Gonzaga baseball coach's DUI charge amended to reckless driving; ordered to spend 1 day in jail, 2 years probation

Dec. 7—Gonzaga University head baseball coach Mark Machtolf will spend one day in jail and serve two years of probation after his charge from a DUI arrest earlier this year in Reardan was amended to reckless driving as part of a plea agreement.

Machtolf's blood alcohol content measured as high as 0.284, more than three times the legal limit, when he was arrested the night of June 9, according to an arrest report. He told law enforcement he drank two IPAs that night.

A Lincoln County District Court judge sentenced Machtolf, 58, last month to two days in jail, and he was given credit for one day served, according to court documents. He will report to jail Friday.

The court fined Machtolf $1,500. He will undergo an alcohol evaluation and complete recommended treatment, documents say.

Machtolf is entering his 20th season this spring as the Bulldogs head coach.

Police were notified of a blue pickup truck that was reportedly traveling all over the road around 8 p.m. June 9, according to an arresting officer statement from Melissa Foust.

Foust located the blue truck, a 2016 Chevrolet Silverado, as it pulled into a parking space in front of the Reardan Store. When the driver, Machtolf, left the store, he appeared to "slowly and lethargically stumble repeatedly from the store to his vehicle," the arrest report says.

Foust wrote she pulled Machtolf over outside the Speed Trap Tap House less than a block from the Reardan Store. He was arrested on suspicion of DUI after performing field sobriety tests and declining a preliminary breath test.
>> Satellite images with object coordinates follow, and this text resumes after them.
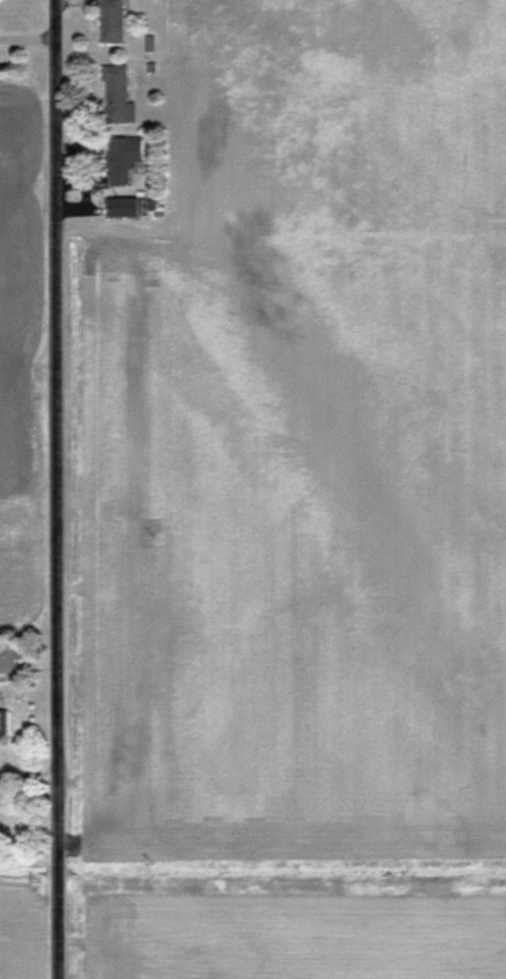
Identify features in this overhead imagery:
building: (115, 20)
building: (119, 93)
building: (125, 157)
building: (129, 206)
road: (56, 489)
building: (5, 725)
building: (10, 820)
Machtolf's BAC was measured later at the Lincoln County Jail.

The DUI arrest was the second among Gonzaga head coaches since last year. Men's basketball coach Mark Few pleaded guilty to DUI after he was arrested on Labor Day 2021 near Coeur d'Alene.

Few was ordered to complete 24 hours of community service and pay a $1,000 fine in lieu of spending four days in jail, according to court documents. His driver's license was suspended until Nov. 5, 2021, when an ignition interlock device was required to be used while he was on probation for the next year.